Василий Васильевич юмористически поднял брови и крякнул:
— Гм… Я бы с большим удовольствием предоставил это удовольствие вам… Нет, Алексей Павлович, раньше было лучше. Бывало, придет двадцатое число — расписывайся у казначея и получай жалованье, ни о чем не думай. А теперь — дождь, солнце, мороз, от всего зависишь. А главная наша боль, — народу нет. Нет народу!
— Нету, нету! — вздохнул помещик Пантелеев, плотный, с маленьким лбом и жесткими стрижеными волосами. — Положительно невозможно дела делать!
— Хоть сам коси и паши!
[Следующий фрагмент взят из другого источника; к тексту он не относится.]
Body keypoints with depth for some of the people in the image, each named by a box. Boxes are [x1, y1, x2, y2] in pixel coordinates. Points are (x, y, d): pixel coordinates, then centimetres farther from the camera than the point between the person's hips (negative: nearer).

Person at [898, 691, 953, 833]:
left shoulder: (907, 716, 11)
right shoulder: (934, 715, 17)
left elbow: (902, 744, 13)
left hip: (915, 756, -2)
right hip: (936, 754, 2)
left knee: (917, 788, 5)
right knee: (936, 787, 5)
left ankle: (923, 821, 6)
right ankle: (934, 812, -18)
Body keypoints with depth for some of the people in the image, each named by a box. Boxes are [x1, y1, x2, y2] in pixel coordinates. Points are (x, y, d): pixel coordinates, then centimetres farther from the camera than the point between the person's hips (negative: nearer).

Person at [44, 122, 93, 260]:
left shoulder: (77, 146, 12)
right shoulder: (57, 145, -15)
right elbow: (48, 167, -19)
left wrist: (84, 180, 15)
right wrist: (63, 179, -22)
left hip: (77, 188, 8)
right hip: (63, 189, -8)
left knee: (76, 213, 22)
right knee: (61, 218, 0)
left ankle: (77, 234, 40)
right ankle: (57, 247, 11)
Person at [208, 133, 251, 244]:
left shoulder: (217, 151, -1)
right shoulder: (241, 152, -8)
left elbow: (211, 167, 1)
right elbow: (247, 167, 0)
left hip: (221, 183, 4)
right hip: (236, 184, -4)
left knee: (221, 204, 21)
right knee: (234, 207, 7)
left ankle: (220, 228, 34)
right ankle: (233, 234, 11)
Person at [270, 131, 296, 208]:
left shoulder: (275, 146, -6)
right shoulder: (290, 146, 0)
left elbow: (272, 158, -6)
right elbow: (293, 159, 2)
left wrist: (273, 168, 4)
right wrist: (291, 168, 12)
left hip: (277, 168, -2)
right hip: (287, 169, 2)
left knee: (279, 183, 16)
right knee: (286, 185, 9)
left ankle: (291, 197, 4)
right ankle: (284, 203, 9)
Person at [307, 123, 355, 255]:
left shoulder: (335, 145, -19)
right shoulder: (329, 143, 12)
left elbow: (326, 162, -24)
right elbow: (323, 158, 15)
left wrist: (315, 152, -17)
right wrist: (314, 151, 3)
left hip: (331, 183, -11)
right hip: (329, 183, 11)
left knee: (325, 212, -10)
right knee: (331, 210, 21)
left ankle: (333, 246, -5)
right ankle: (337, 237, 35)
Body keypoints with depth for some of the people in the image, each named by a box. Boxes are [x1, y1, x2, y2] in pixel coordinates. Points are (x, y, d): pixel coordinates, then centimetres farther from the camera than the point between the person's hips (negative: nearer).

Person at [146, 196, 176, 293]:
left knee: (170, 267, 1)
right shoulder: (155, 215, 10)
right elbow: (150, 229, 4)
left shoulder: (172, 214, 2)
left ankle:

Все бегут в город; там хоть за три рубля готовы жить, а тут и за пять не хотят. А уж который остается, так такая шваль, что лучше и не связывайся.
— Грубый народ, пьяный! Вор-народ! — поддержал Пантелеев. — Вы поверите, сейчас август месяц, а у меня еще два скирда необмолоченных стоит прошлогодней ржи, — ей-богу! Нет рук!
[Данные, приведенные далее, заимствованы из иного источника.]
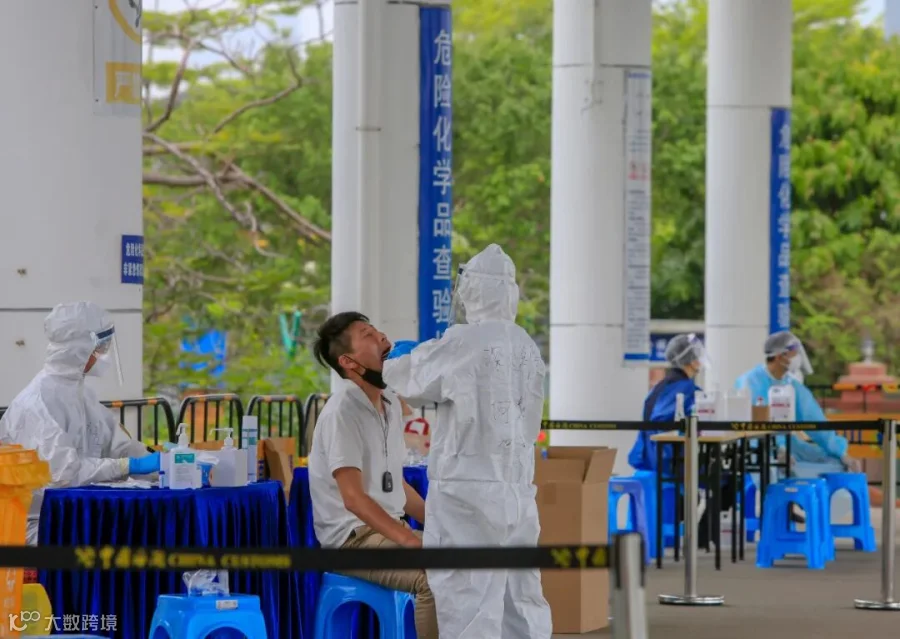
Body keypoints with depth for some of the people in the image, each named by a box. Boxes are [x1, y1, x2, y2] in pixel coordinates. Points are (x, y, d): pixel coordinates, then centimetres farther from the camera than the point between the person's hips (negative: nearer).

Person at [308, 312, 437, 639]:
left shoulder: (390, 404, 12)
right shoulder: (342, 411, -16)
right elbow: (353, 497, -23)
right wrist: (411, 540, -30)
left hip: (390, 528, 9)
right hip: (353, 538, -9)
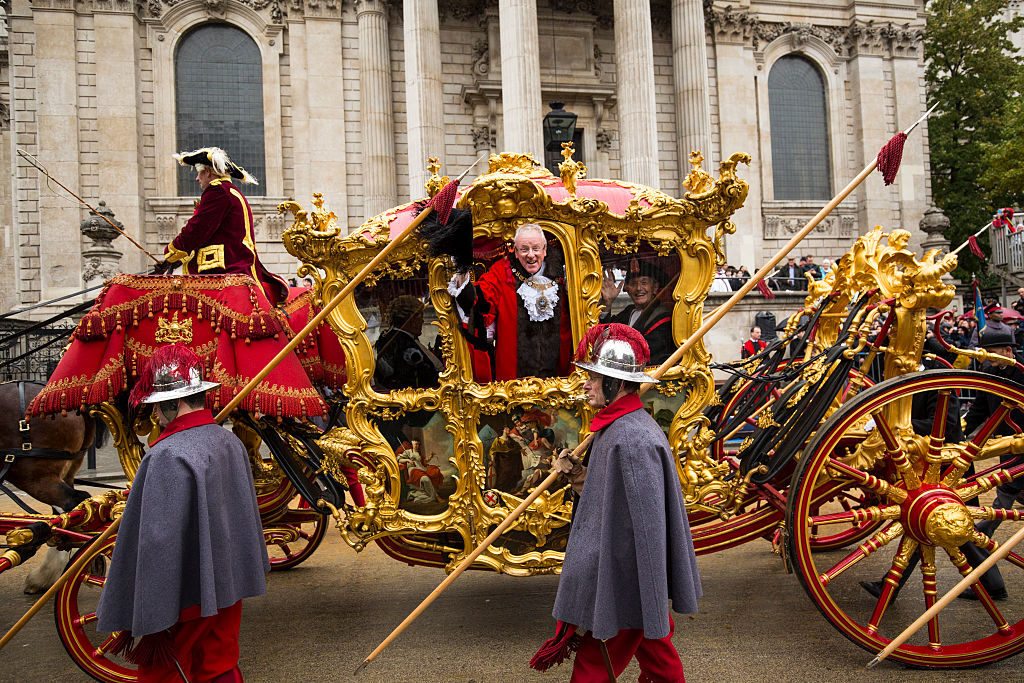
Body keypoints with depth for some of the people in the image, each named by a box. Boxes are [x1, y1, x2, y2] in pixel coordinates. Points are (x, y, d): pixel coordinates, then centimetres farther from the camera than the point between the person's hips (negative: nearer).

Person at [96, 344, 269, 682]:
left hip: (188, 594, -7)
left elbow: (154, 541, -22)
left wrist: (143, 617, -14)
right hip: (231, 586, 7)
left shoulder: (166, 457, -23)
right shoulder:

Своим медленным и спокойным голосом заговорил Будиновский:
— Я думаю, господа, вы сами в этом виноваты. Хороших рабочих всегда можно достать, если им хорошо платить и сносно содержать.
Пантелеев почтительно и с скрытою враждою исподлобья взглянул на него:
— Да, Борис Александрович, вам это легко говорить! Мы бы, может, с вашими капиталами тоже не жаловались. А то капиталов-то у нас нету, а детей семь человек; всех обуй-одень, накорми-напои. Вы-то платите от излишков, а цену набиваете. А жить-то, Борис Александрович, всем надо-с, — всем надо жить!
Горячо заспорили.
Марья Михайловна Будиновская сидела рядом с Токаревым. Она вполголоса сказала ему:
— Ужасно помещики на нас злобятся! Не могут простить, что мы платим рабочим высокую цену. Этот самый Пантелеев на земском собрании такую филиппику произнес против Бориса… И вообще, я вам скажу, типы тут! Один допотопнее другого! Вот Алексей Иванович много может вам рассказать про них.
Она заглянула на сидевшего рядом земского врача Голицынского.
Загорелый, с угрюмым и интеллигентным лицом, Голицынский лениво спросил:
— Это насчет чего?
— Я говорю, что вам приходится наблюдать наших деятелей в довольно-таки непривлекательном свете.
— А-а!.. — Голицынский помолчал. — Да вот вам случай с коллегой моим, врачом соседнего участка, — заговорил он неохотно, как будто его заставляли говорить против воли. — Зовет его в свой приют для сирот земский начальник, гласный. У мальчика оказывается гнойный плеврит. Пожалуйста, будьте добры сделать дезинфекцию. — Дезинфекция не нужна, болезнь не заразительная. — А я требую! Врач пожал плечами и уехал. Земский пишет в управу бумагу, — в приюте, дескать, открылась заразная болезнь, а земский врач отказывается сделать дезинфекцию. Из управы запрос к врачу: почему? — Потому, что не было никаких оснований исполнять невежественные требования господина земского начальника. Назначается расследование, и результат: врача «для улучшения местных отношений» переводят в другой участок.